**Work to complete**:
In the records that follow, locate every line with "along" and extract it.

**Material supplied**:

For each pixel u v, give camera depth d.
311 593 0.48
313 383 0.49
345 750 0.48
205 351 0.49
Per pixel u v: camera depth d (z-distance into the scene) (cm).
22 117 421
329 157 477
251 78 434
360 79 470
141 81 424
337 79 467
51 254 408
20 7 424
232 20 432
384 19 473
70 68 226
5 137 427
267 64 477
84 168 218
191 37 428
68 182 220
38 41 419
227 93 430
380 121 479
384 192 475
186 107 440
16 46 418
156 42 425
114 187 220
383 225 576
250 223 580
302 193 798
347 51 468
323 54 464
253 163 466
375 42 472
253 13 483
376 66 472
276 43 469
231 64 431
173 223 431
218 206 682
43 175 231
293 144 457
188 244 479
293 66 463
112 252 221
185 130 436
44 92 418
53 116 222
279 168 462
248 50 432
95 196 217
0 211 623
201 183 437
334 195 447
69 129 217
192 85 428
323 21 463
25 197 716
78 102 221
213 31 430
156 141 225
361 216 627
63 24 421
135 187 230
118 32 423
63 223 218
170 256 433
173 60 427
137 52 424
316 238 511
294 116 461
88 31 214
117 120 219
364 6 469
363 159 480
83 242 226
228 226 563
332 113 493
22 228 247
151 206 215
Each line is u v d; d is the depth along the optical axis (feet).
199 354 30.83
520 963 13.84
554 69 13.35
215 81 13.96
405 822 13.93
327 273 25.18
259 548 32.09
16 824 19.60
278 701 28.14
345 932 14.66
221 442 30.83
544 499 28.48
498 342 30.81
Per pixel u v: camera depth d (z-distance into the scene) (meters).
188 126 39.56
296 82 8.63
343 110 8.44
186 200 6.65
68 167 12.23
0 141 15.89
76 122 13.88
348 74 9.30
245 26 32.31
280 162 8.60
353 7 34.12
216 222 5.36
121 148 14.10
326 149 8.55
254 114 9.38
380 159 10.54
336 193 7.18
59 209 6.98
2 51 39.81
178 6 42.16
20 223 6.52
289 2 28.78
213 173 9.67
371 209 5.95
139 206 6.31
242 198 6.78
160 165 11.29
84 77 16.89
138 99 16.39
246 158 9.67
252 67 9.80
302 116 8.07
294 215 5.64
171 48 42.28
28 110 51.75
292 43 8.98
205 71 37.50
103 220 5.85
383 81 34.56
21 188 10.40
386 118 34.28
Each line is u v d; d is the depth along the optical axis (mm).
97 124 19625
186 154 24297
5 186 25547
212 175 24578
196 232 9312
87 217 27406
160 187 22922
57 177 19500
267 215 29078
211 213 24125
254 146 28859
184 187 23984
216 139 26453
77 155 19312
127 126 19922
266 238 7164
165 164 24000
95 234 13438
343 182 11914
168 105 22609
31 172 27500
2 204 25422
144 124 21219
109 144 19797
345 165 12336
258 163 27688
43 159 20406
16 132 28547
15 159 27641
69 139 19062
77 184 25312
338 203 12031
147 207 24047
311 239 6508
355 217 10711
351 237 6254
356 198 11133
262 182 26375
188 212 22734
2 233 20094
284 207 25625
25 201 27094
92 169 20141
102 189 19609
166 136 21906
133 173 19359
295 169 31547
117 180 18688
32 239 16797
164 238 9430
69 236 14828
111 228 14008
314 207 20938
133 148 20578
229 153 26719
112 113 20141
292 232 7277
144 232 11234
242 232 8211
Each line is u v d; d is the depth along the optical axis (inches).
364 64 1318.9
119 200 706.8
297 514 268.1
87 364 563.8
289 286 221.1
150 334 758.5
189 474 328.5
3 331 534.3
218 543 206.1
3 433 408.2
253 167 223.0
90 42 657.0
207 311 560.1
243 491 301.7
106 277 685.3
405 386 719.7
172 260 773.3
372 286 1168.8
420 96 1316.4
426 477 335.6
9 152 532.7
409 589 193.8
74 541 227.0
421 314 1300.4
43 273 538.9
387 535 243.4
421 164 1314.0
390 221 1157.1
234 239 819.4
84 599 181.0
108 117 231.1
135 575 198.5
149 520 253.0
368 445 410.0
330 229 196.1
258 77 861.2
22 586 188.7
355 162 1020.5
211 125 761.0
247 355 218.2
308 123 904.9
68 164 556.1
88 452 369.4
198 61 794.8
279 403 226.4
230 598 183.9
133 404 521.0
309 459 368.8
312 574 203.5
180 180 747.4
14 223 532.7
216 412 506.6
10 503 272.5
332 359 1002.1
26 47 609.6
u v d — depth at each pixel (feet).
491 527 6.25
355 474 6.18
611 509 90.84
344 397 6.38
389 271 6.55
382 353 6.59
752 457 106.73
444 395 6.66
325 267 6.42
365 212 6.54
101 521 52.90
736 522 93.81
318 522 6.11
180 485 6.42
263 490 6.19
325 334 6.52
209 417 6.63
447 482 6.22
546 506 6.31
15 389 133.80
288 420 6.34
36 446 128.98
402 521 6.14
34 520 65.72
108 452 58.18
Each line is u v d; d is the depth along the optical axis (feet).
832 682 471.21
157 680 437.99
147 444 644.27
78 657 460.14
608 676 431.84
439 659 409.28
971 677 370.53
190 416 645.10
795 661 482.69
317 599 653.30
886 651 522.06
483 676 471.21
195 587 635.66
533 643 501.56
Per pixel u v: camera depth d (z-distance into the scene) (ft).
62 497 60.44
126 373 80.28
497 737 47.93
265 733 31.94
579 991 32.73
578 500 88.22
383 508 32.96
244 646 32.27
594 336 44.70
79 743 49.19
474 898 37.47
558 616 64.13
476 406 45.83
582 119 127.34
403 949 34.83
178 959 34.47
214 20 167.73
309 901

**Solution below**:
Each line is u v d; d is the depth along the optical axis (feet).
Each line is u v d; d is the depth along the optical axis (mm).
Each line is u v d; d is the depth along the optical axis (inches).
Each line is u v d; d is the depth along the optical axis (feet).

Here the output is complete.